文本节选:
【LeetCode & 剑指offer 刷题笔记】目录(持续更新中...)
68 树中两个节点的最低公共祖先
题目:
求树中两个结点的最低公共祖先
思路:
考虑一下几种情况:
1、该树为二叉搜索树
二叉搜索树是排序树,位于左子树点的结点都比父结点小,而位于右子树的结点都比父结点大,只需要从树的根结点开始和两个输入的结点进行比较。
如果当前结点的值比两个结点的值都大,那么最低的公共父结点一定在左子树,下一步就是遍历左子树;
如果当前结点的值比两个结点的值都小,那么最低的公共父结点一定在右子树;下一步就是遍历右子树;
如果当前结点的值介于两个结点的值之间,那么它就是两个结点的公共父结点,第一个找到的就是最低的公共父结点。
235. Lowest Common Ancestor of a Binary Search Tree
Given a binary search tree (BST), find the lowest common ancestor (LCA) of two given nodes in the BST.
According to the definition of LCA on Wikipedia: “The lowest common ancestor is defined between two nodes p and q as the lowest node in T that has both p and q as descendants (where we allow a node to be a descendant of itself).”
Given binary search tree: root = [6,2,8,0,4,7,9,null,null,3,5]
Example 1:
Input: root = [6,2,8,0,4,7,9,null,null,3,5], p = 2, q = 8
Output: 6
Explanation: The LCA of nodes 2 and 8 is 6.
Example 2:
Input: root = [6,2,8,0,4,7,9,null,null,3,5], p = 2, q = 4
Output: 2
Explanation: The LCA of nodes 2 and 4 is 2, since a node can be a descendant of itself
according to the LCA definition.
Note:
-
All of the nodes' values will be unique.
-
p and q are different and both values will exist in the BST.
/**
* Definition for a binary tree node.
* struct TreeNode {
* int val;
* TreeNode *left;
* TreeNode *right;
* TreeNode(int x) : val(x), left(NULL), right(NULL) {}
* };
*/
/*
问题:二叉搜索树的最低公共祖先
方法:递归法
如果根节点的值大于p和q之间的较大值,说明p和q都在左子树中,那么此时我们就进入根节点的左子节点继续递归,如果根节点小于p和q之间的较小值,说明p和q都在右子树中,那么此时我们就进入根节点的右子节点继续递归,如果都不是,则说明当前根节点就是最小共同父节点,直接返回即可
*/
class Solution
{
public:
TreeNode* lowestCommonAncestor(TreeNode* root, TreeNode* p, TreeNode* q)

提供的数据:
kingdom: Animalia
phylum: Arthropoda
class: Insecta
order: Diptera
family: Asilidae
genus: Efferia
* * *
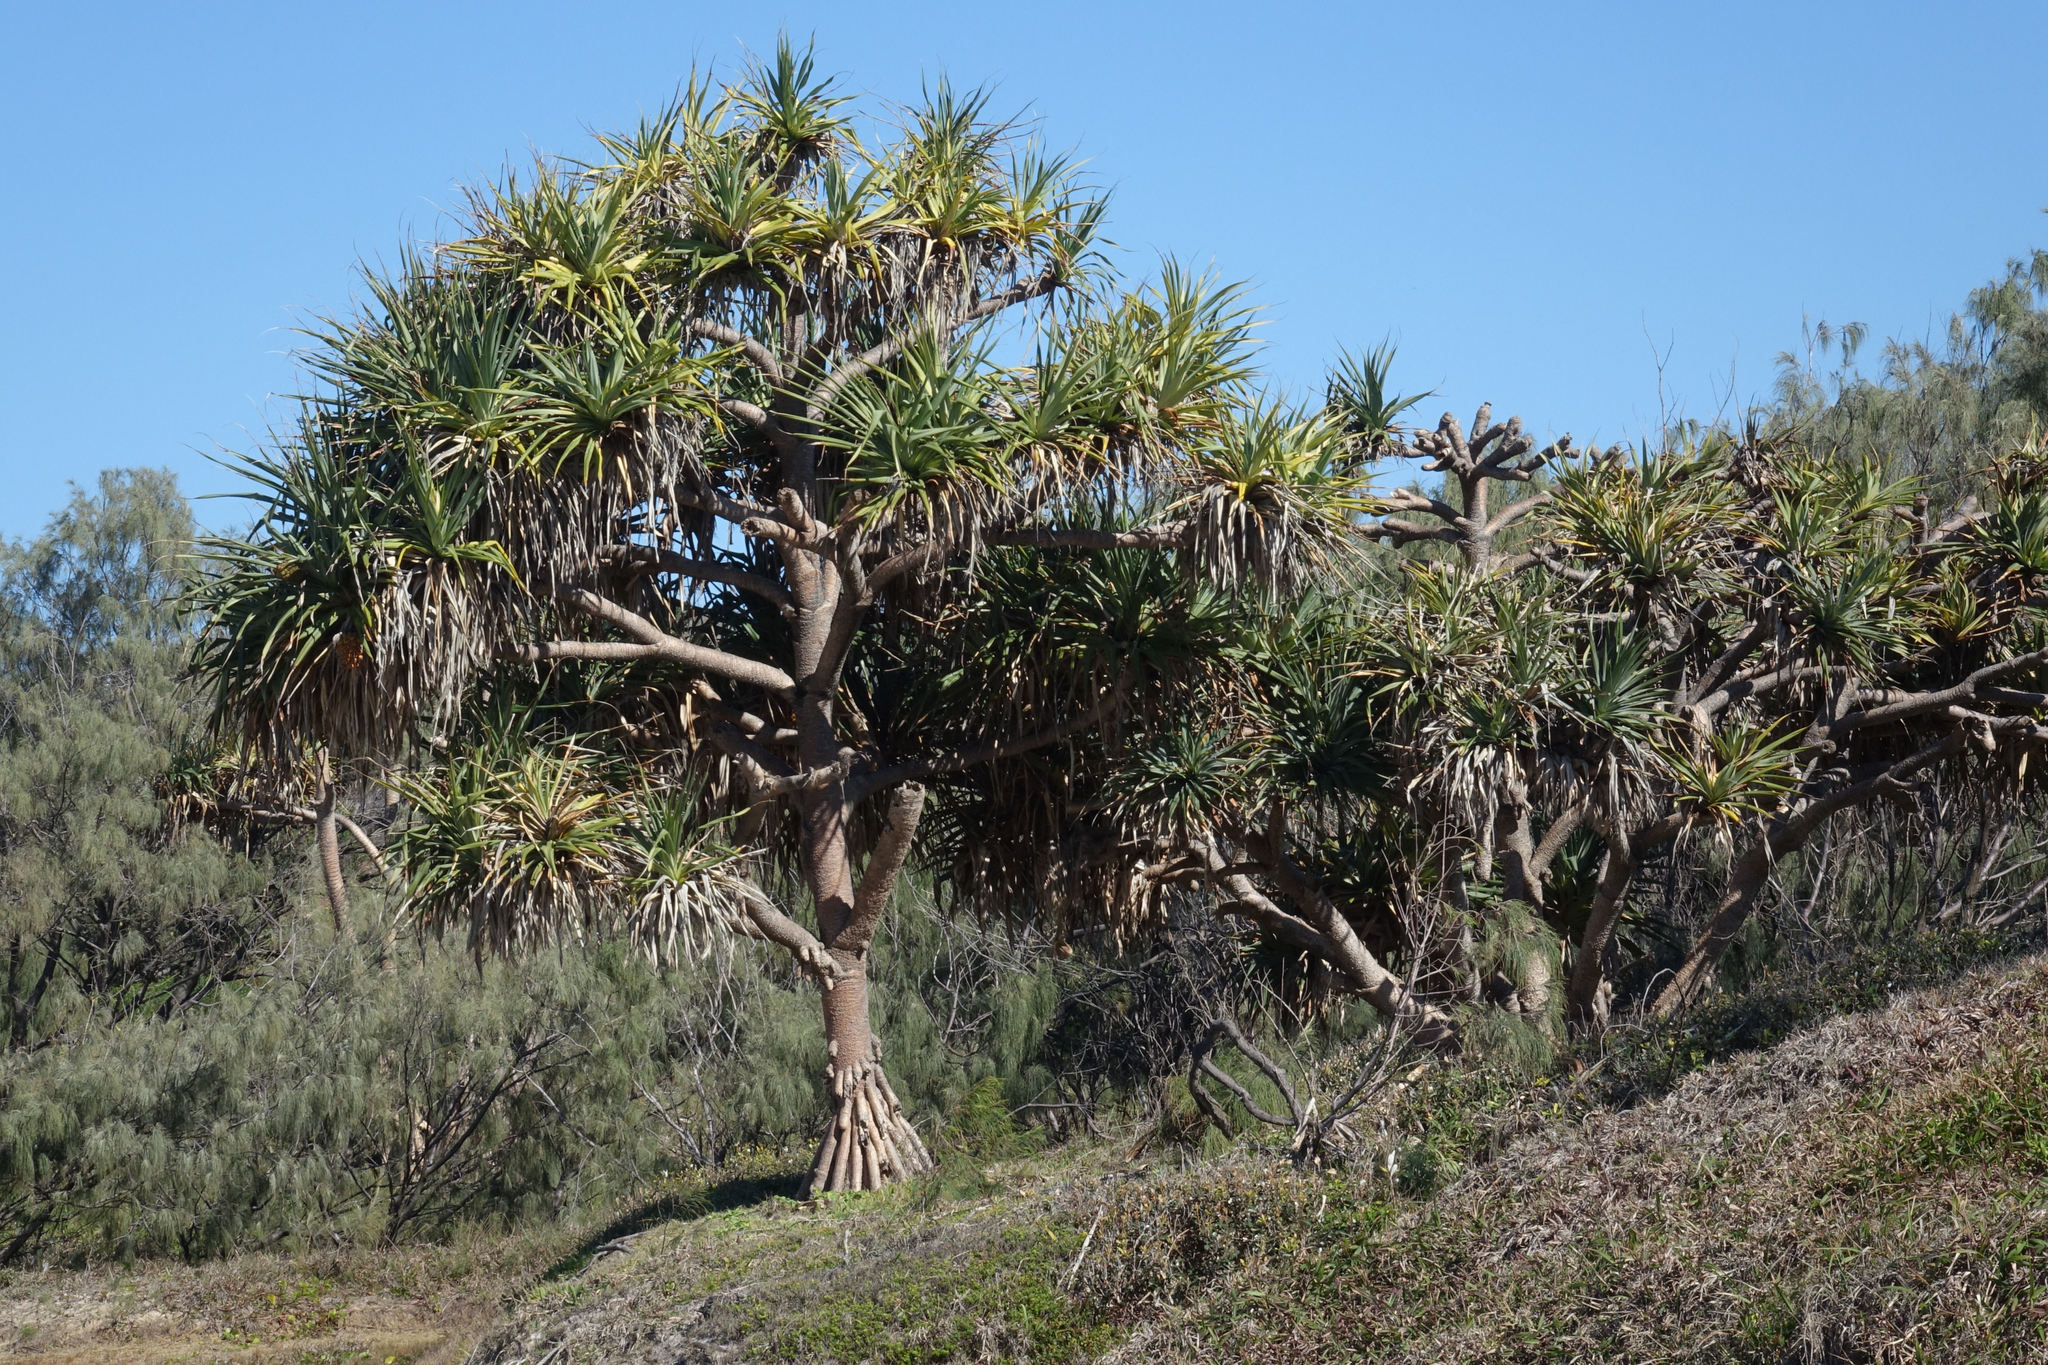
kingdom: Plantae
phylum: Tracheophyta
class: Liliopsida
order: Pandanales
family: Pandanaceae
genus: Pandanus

任务要求 A:
将最低公共祖先笔记中从“如果当前结点的值比两个结点的值都大,那么”到“and 8 is 6.”的这一段原样复制下来。
任务要求 B:
把最低公共祖先笔记中以“如果根节点的值大于p和q之间的较大值”开头的那段说明改写成条目列表，保留其中各种情况及对应的处理方式。
任务要求 C:
列出最低公共祖先笔记里 TreeNode 结构体定义中声明的全部成员变量及其类型。

完整答案 A:
如果当前结点的值比两个结点的值都大,那么最低的公共父结点一定在左子树,下一步就是遍历左子树;
如果当前结点的值比两个结点的值都小,那么最低的公共父结点一定在右子树;下一步就是遍历右子树;
如果当前结点的值介于两个结点的值之间,那么它就是两个结点的公共父结点,第一个找到的就是最低的公共父结点。
235. Lowest Common Ancestor of a Binary Search Tree
Given a binary search tree (BST), find the lowest common ancestor (LCA) of two given nodes in the BST.
According to the definition of LCA on Wikipedia: “The lowest common ancestor is defined between two nodes p and q as the lowest node in T that has both p and q as descendants (where we allow a node to be a descendant of itself).”
Given binary search tree: root = [6,2,8,0,4,7,9,null,null,3,5]
Example 1:
Input: root = [6,2,8,0,4,7,9,null,null,3,5], p = 2, q = 8
Output: 6
Explanation: The LCA of nodes 2 and 8 is 6.

完整答案 B:
- 根节点的值大于p和q中的较大值：p和q都在左子树中，进入根节点的左子节点继续递归。
- 根节点的值小于p和q中的较小值：p和q都在右子树中，进入根节点的右子节点继续递归。
- 以上两种都不是：当前根节点就是最小共同父节点，直接返回。

完整答案 C:
- int val
- TreeNode *left
- TreeNode *right